Return only the lines below starting at the line containing "left elbow: (341, 474)" and ending at the line containing "right back paw: (370, 291)", both included, exactly as they are and with no pictures.

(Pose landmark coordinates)
-------------------------

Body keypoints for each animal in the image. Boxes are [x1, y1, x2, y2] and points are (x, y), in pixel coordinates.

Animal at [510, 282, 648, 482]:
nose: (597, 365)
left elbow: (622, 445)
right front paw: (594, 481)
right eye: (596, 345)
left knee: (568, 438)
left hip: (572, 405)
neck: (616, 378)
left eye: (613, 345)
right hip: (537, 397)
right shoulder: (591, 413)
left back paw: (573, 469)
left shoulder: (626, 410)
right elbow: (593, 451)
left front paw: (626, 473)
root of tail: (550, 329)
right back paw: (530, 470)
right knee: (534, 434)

-------------------------

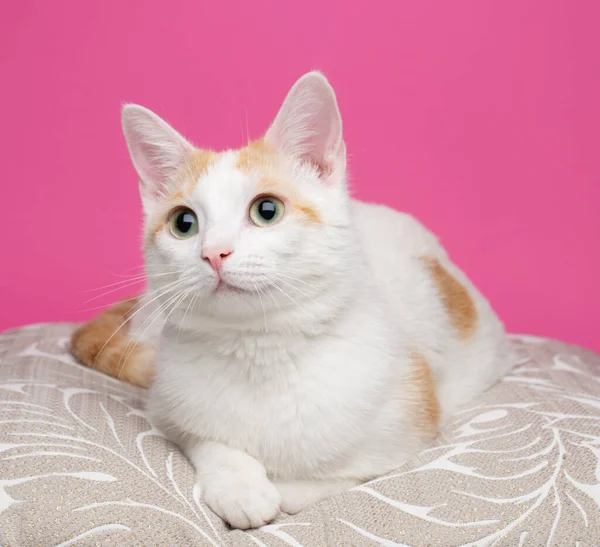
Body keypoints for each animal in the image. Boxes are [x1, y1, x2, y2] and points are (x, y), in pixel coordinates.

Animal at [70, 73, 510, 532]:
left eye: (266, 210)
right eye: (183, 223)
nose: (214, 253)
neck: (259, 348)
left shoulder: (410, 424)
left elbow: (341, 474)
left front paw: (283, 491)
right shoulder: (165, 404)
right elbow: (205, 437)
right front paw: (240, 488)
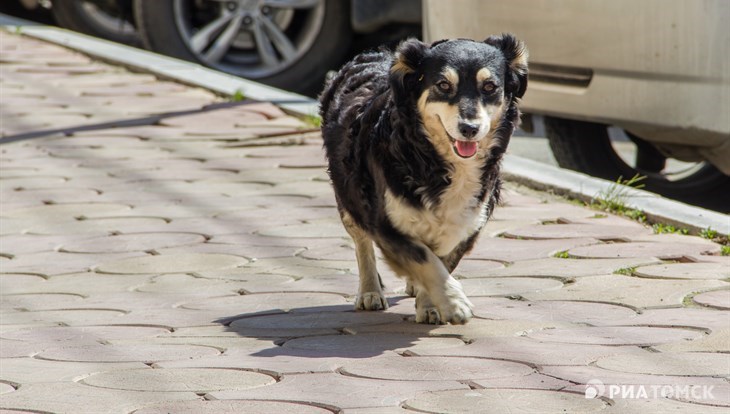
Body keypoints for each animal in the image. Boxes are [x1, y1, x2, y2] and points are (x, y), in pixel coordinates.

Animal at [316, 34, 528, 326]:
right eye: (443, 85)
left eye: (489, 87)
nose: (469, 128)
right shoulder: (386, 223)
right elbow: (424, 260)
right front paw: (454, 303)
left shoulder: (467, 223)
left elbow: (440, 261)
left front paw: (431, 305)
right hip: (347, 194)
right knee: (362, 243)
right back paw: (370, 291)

-------------------------

• [SOLUTION FOR THIS TASK]:
left elbow: (341, 474)
left front paw: (283, 491)
right shoulder: (165, 404)
right elbow: (205, 437)
right front paw: (240, 488)
Body keypoints for each animal in the image. Boxes are [x1, y1, x2, y2] and points are (x, y), in pixel coordinates.

Animal at [316, 34, 528, 326]:
right eye: (443, 85)
left eye: (489, 87)
nose: (469, 128)
right shoulder: (386, 223)
right elbow: (424, 260)
right front paw: (454, 303)
left shoulder: (467, 223)
left elbow: (440, 261)
left front paw: (431, 305)
right hip: (347, 194)
right knee: (362, 243)
right back paw: (370, 291)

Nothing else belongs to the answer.